February 2021: Company reasserts its ability to meet scheduled deadlines, but discloses additional costs.
March 2021: Company discloses more quality problems on project and efforts to solve them.
April 2021: Company says first reactor, slated to be in operation in November, won’t be finished until late December.
May 2021: Company says first reactor now won’t be in operation until sometime in the first three months of 2022.
June 2021: Independent monitor for state predicts first reactor won’t be in operation until the summer of 2022, at the earliest. U.S. Nuclear Regulatory Commission announces elevated review into quality problems and how they were addressed.

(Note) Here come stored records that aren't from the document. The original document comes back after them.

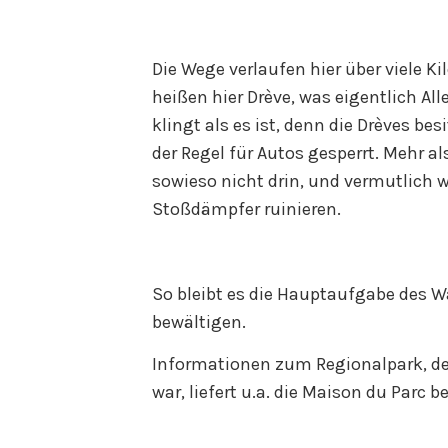
Die Wege verlaufen hier über viele K
heißen hier Drève, was eigentlich All
klingt als es ist, denn die Drèves be
der Regel für Autos gesperrt. Mehr a
sowieso nicht drin, und vermutlich 
Stoßdämpfer ruinieren.
So bleibt es die Hauptaufgabe des W
bewältigen.
Informationen zum Regionalpark, der 
war, liefert u.a. die Maison du Parc b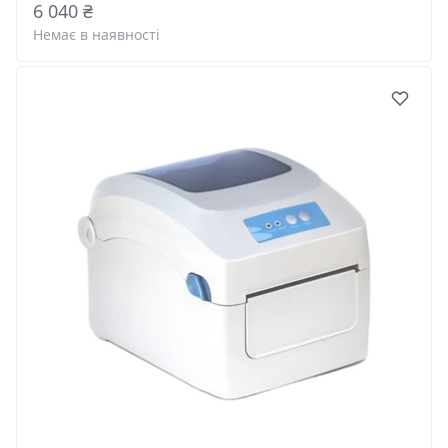
6 040 ₴
Немає в наявності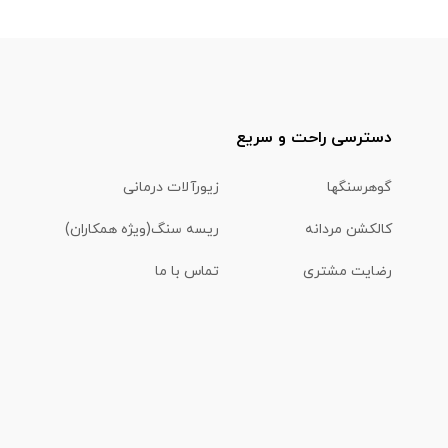
دسترسی راحت و سریع
گوهرسنگها
زیورآلات درمانی
کالکشن مردانه
ریسه سنگ(ویژه همکاران)
رضایت مشتری
تماس با ما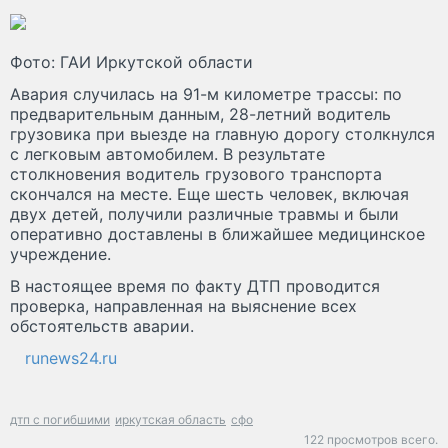
Фото: ГАИ Иркутской области
Авария случилась на 91-м километре трассы: по
предварительным данным, 28-летний водитель
грузовика при выезде на главную дорогу столкнулся
с легковым автомобилем. В результате
столкновения водитель грузового транспорта
скончался на месте. Еще шесть человек, включая
двух детей, получили различные травмы и были
оперативно доставлены в ближайшее медицинское
учреждение.
В настоящее время по факту ДТП проводится
проверка, направленная на выяснение всех
обстоятельств аварии.
runews24.ru
дтп с погибшими
иркутская область
сфо
122 просмотров всего.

July 2021: Company announces more cost increase for its share of the project and extends timetable for each reactor by another three to four months.
August 2021: NRC rules that it should increase oversight of the project as a result of quality and control problems.
October, 2021: Company announces an additional three-month delay to its schedule, citing “construction challenges” and need for comprehensive testing to ensure standards are met.
November 2021: Company announces further cost increases.
December 2021: Independent monitors and PSC staff say total construction costs could rise another $1 billion and predict the first new reactor won’t go online until November of 2022 or even February of 2023 and that the second reactor will be finished a year later.
February 2022: Company announces $920 million financial charge in the fourth quarter of 2021 and pushes back the startup dates for its two new nuclear units by three to six months. The first unit is now slated to come online between December 2022 and March 2023; the second unit between September 2023 and December 2023.